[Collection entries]
- Opening Delimiter -

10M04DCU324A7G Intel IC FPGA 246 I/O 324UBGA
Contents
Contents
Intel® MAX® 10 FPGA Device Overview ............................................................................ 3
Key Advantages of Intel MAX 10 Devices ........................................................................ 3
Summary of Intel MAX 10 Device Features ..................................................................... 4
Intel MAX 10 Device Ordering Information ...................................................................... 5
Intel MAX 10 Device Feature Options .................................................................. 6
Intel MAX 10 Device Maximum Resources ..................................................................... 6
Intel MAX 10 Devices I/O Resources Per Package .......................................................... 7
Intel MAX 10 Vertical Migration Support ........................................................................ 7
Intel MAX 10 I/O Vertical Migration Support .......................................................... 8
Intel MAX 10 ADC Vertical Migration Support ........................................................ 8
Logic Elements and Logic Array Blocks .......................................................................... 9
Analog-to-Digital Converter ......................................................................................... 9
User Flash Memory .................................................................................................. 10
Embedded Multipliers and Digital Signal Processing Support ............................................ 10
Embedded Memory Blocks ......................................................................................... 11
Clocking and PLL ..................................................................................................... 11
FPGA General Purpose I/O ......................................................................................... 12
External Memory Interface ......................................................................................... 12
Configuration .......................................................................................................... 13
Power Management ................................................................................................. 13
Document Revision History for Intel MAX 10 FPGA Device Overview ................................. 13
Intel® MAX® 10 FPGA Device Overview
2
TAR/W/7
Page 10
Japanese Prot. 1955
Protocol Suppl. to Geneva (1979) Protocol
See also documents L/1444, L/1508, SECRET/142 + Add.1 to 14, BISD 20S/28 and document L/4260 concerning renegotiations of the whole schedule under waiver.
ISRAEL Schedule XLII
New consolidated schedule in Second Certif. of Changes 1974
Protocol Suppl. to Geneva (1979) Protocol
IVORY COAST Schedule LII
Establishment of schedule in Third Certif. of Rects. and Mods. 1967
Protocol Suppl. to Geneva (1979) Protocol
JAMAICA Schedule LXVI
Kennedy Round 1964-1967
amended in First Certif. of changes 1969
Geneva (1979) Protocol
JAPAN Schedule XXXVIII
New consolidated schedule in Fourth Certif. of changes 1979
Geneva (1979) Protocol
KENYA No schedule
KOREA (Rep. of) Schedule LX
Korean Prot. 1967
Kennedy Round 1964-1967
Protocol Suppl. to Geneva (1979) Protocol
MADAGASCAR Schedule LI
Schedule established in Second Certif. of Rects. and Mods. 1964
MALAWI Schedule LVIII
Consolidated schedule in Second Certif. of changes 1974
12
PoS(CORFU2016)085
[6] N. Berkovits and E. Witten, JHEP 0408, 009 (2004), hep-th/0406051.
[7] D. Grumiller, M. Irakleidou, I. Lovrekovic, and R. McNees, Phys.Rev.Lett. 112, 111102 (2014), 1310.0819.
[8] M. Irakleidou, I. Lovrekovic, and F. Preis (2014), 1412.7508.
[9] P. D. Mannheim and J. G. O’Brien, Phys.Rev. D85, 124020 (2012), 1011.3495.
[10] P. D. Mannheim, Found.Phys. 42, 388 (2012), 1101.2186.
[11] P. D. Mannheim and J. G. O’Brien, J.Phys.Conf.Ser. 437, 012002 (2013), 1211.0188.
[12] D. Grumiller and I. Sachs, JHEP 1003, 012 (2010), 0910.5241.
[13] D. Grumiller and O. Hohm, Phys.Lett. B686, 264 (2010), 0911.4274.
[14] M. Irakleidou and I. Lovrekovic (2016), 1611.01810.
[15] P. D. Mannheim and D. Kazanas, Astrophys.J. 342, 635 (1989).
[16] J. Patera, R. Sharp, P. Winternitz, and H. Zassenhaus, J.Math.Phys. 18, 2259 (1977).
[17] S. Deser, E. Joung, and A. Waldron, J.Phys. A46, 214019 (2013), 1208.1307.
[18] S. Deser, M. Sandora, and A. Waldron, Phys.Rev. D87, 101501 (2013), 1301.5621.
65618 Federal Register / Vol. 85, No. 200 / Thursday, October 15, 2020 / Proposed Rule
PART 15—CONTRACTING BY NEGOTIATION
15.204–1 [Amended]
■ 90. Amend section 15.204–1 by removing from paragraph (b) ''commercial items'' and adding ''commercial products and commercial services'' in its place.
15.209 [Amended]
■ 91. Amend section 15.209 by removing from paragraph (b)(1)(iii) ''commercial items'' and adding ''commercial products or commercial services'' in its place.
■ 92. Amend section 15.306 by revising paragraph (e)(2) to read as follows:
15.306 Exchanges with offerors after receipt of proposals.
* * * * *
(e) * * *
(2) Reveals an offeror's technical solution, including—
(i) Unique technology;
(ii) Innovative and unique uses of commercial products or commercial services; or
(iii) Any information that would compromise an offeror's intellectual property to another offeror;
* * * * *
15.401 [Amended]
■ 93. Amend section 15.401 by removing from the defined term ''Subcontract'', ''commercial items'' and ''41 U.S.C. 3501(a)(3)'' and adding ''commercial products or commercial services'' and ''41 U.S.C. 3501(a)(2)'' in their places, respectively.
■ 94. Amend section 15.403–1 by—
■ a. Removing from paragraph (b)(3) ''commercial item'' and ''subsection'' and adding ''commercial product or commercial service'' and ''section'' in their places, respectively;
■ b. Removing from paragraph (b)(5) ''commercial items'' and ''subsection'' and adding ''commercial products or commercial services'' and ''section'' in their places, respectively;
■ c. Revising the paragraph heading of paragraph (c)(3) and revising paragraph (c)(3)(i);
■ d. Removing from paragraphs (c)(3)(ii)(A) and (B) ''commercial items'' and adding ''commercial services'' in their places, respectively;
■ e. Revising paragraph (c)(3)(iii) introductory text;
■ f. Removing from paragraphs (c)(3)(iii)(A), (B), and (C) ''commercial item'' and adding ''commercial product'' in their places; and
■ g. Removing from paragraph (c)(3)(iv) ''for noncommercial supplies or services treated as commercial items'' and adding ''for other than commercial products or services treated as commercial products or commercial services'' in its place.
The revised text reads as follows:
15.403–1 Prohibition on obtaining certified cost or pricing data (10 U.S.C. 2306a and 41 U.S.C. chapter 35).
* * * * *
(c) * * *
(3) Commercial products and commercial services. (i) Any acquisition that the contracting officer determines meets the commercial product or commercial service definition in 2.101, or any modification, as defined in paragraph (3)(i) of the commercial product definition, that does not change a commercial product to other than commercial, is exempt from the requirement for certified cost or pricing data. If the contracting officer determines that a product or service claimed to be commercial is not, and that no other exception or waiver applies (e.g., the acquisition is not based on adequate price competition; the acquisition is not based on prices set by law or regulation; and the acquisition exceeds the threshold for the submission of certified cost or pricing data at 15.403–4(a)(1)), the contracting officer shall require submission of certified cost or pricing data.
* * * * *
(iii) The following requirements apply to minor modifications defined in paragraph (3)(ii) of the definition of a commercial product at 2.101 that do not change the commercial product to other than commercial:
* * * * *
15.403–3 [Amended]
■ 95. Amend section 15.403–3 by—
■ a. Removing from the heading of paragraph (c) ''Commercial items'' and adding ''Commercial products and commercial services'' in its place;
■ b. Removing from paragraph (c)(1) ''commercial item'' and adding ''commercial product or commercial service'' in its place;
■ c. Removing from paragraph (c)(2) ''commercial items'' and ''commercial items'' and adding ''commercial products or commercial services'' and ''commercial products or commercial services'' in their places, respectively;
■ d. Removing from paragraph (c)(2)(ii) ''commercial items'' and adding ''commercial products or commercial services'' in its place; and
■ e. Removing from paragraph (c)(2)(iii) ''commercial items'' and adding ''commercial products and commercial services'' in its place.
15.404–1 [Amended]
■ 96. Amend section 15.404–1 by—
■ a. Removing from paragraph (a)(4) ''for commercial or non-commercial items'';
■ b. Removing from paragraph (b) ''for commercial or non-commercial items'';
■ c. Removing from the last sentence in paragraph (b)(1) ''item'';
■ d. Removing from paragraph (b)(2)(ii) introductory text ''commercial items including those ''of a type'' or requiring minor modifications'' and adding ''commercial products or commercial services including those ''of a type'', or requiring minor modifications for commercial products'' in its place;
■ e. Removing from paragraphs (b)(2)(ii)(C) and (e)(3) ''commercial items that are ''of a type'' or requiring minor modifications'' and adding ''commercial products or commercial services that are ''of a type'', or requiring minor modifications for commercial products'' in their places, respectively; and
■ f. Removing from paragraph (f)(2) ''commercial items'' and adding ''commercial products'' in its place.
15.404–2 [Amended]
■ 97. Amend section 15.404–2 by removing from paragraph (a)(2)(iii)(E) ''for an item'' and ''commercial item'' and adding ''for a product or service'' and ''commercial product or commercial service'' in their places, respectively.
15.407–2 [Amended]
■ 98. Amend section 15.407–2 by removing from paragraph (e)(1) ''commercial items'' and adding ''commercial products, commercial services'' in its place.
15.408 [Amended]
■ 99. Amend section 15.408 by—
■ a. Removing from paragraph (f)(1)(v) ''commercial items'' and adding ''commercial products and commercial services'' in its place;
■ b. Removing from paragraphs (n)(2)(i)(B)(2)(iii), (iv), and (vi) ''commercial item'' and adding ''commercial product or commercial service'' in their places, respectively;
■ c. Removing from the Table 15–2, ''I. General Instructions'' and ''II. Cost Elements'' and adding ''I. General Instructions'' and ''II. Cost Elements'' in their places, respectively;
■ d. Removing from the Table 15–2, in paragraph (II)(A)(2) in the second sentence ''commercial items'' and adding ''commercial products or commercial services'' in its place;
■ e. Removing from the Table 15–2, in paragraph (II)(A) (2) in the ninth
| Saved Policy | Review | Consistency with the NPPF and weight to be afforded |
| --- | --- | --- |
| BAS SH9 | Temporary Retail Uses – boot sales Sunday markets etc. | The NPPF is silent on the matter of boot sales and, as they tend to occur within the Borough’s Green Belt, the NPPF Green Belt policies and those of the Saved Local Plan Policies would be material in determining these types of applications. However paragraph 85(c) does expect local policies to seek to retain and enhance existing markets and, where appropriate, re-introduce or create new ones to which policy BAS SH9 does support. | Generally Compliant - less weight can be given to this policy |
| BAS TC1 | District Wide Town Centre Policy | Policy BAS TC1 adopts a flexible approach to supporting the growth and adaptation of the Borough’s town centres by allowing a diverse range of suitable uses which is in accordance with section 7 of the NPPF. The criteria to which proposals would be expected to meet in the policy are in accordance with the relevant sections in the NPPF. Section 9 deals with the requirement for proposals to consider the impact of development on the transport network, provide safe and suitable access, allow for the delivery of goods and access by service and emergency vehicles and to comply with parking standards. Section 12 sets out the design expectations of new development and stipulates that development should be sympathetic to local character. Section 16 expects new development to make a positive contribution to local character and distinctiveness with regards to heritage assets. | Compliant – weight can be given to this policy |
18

- Closing Delimiter -

### Instructions for the task
Precisely reproduce the lines of the entries, beginning at the first and ending at the one containing "Summary of Intel". Add nothing.

### Exercise response
10M04DCU324A7G Intel IC FPGA 246 I/O 324UBGA
Contents
Contents
Intel® MAX® 10 FPGA Device Overview ............................................................................ 3
Key Advantages of Intel MAX 10 Devices ........................................................................ 3
Summary of Intel MAX 10 Device Features ..................................................................... 4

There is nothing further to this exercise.